Good Soldiers for Scaling Walls.
Among our regiments is the Missouri First, Colonel Frank P. Blair. Three companies are made up of German Turners—the most accomplished of gymnasts. They are sinewy, muscular fellows, with deep chests and well-knit frames. Every man is an athlete. To-day a party, by way of exercise, suddenly formed a human pyramid, and commenced running up, like squirrels, over each other's shoulders, to the high veranda upon the second story of their building. In climbing a wall, they would not require scaling-ladders. There are also two companies from the Far West—old trappers and hunters, who have smelt gunpowder in Indian warfare.
Colonel Blair's dry, epigrammatic humor bewilders some of his visitors. I was sitting in his head-quarters when a St. Louis Secessionist entered. Like nearly all of them, he now pretends to be a Union man, but is very tender on the subject of State Rights, and wonderfully solicitous about the Constitution. He remarked:
"I am a Union man, but I believe in State Rights. I believe a State may dissolve its connection with the Government if it wants to."

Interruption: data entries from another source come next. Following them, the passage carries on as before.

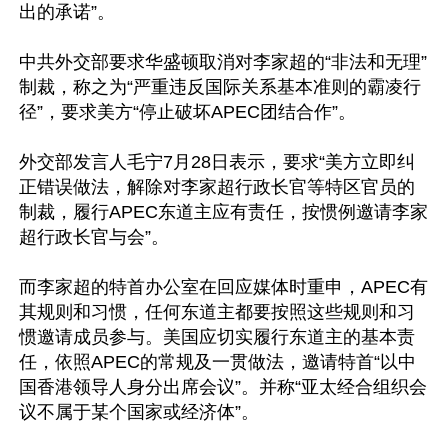
出的承诺”。

中共外交部要求华盛顿取消对李家超的“非法和无理”
制裁，称之为“严重违反国际关系基本准则的霸凌行
径”，要求美方“停止破坏APEC团结合作”。

外交部发言人毛宁7月28日表示，要求“美方立即纠
正错误做法，解除对李家超行政长官等特区官员的
制裁，履行APEC东道主应有责任，按惯例邀请李家
超行政长官与会”。

而李家超的特首办公室在回应媒体时重申，APEC有
其规则和习惯，任何东道主都要按照这些规则和习
惯邀请成员参与。美国应切实履行东道主的基本责
任，依照APEC的常规及一贯做法，邀请特首“以中
国香港领导人身分出席会议”。并称“亚太经合组织会
议不属于某个国家或经济体”。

"O yes," replied Blair, pulling away at his ugly mustache, "yes, you can go out if you want to. Certainly you can secede. But, my friend, you can't take with you one foot of American soil!"
Missouri and the Slaveholders.
A citizen of Lexington introduced himself, saying:
"I am a loyal man, ready to fight for the Union; but I am pro-slavery—I own niggers."
"Well, sir," replied Blair, with the faintest suggestion of a smile on his plain, grim face, "you have a right to. We don't like negroes very much ourselves. If you do, that's a matter of taste. It is one of your privileges. But if you gentlemen who own negroes attempt to take the State of Missouri out of the Union, in about six months you will be the most ---- niggerless set of individuals that you ever heard of!"